We are seeing a warning when running a system checks of the Cassandra Cluster
Category: Repair
Status: Warning
Description: Evaluate if a repair is needed
Suggested Action: The tables 'elementdata_xxxxx_xxx_xxxxx', 'objectreftreeelementtopdown', 'elementdata', 'objectreftransaction', 'analytics_alarmfocus', 'elementdata_xxxxx_xxx_xxxx', 'elementdata_yyyyy_yyy_yyyy', 'elementdata_xxxxx_xxx_xxxx', 'elementdata_yyyyy_yyy_yyyyy', 'analytics_changepoints_v1', 'maskstate', 'elementdata_yyyyy_yyy_yyyy', 'correlationslidingwindow_v2', 'elementdata_xxxxx_xxx_xxxxx', 'elementdata_xxxxx_xxx_xxxx', 'analytics_parameterinfo_v1', 'dveelementinfo', 'spectrum_max_id', 'view_build_status', 'analytics_changepoints_v2', 'datapoints', 'ai_cpalarms', 'elementdata_xxxxx_xxx_xxxx', 'elementlatch', 'elementdata_yyyyy_yyy_yyyy', 'objectreftreeelement', '', 'elementdata_xxxxx_xxx_xxxx', 'analytics_wavestream', 'cmigrationstatus', 'correlationmatchinfo_v2', 'elementdata_xxxxx_xxx_xxxxx' were not repaired within the tombstone removal period. Please increase the gc_grace_seconds or the frequency of the repairs. Repair checks for specific tables can be disabled in the Tables table.
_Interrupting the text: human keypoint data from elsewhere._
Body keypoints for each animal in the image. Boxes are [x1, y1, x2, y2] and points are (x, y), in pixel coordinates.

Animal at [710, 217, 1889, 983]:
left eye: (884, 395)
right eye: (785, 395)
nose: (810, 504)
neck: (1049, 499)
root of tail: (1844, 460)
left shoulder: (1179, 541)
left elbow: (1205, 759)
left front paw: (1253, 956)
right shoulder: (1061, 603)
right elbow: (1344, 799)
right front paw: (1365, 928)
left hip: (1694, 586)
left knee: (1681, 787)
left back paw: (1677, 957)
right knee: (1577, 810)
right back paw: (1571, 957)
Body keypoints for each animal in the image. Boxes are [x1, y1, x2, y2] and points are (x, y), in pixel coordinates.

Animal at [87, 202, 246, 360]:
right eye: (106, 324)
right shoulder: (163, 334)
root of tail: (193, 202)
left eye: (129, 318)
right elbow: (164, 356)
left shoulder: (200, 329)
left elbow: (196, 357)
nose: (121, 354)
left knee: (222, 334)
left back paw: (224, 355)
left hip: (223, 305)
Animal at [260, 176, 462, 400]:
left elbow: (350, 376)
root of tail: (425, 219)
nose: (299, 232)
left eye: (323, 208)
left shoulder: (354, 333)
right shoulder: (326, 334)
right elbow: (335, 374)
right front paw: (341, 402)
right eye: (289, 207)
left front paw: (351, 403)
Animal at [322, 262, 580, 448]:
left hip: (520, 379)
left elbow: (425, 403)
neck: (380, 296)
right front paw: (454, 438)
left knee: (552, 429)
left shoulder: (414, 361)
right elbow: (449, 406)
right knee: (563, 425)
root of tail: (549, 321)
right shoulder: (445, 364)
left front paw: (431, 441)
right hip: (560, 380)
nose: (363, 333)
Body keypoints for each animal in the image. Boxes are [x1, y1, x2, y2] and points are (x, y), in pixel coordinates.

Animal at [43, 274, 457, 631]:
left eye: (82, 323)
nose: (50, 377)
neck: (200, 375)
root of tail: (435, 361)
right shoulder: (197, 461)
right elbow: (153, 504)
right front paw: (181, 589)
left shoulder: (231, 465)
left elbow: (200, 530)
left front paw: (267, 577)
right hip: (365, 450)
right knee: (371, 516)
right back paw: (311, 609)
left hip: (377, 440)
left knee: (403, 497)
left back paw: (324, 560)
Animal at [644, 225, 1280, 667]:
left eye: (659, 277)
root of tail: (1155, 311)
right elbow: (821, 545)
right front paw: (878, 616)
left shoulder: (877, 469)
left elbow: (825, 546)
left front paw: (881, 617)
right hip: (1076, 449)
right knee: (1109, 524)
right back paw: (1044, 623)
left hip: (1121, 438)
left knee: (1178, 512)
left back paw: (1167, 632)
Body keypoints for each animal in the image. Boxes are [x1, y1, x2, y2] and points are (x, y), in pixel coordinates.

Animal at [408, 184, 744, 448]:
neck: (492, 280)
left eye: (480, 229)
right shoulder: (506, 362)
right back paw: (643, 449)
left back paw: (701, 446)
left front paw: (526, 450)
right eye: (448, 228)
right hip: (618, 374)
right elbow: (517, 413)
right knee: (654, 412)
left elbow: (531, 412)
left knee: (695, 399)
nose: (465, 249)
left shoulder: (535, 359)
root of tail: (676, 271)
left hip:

The suggested action is to increase the gc_grace_seconds or the frequency of the repairs.
We are running a repair schedule with an interval of 7 days for the keyspaces in CassandraReaper. May I know what is the recommended repair frequency of the tables?
The tables elementdata_xxxxx_xxx_xxxxx and elementdata_yyyyy_yyy_yyyyy has a gc_grace_seconds of 864000 (10 days) which is higher than the repair frequency of 7 days, these tables are included in the suggested action column, may I know if these tables require an action?
Hi Dennis,
There are no major things that can go wrong if you don't attend to this. Worst case you will see data that should have been deleted already or in other words to avoid 'zombie' data. This could occur when your RF is higher than one (multiple nodes hold a copy) and you run a delete that was not received by all nodes directly or through hint files. This is why you have gc_grace_seconds (time before tombstones can be removed), so if you run a repair you can let the other node know that there was a delete received after the insert. Having a high gc_grace_seconds means you keep the tombstones longer which gives you more grace time to run repairs to avoid this situation, but it can hurt perf and disk space as you might end up with lots of tombstones.
If your gc_grace_seconds is set to 10 days and your repair interval is 7d, then there should be no problem. Have a look into your repair history table to understand when the repairs were triggered on your nodes and if they were successful.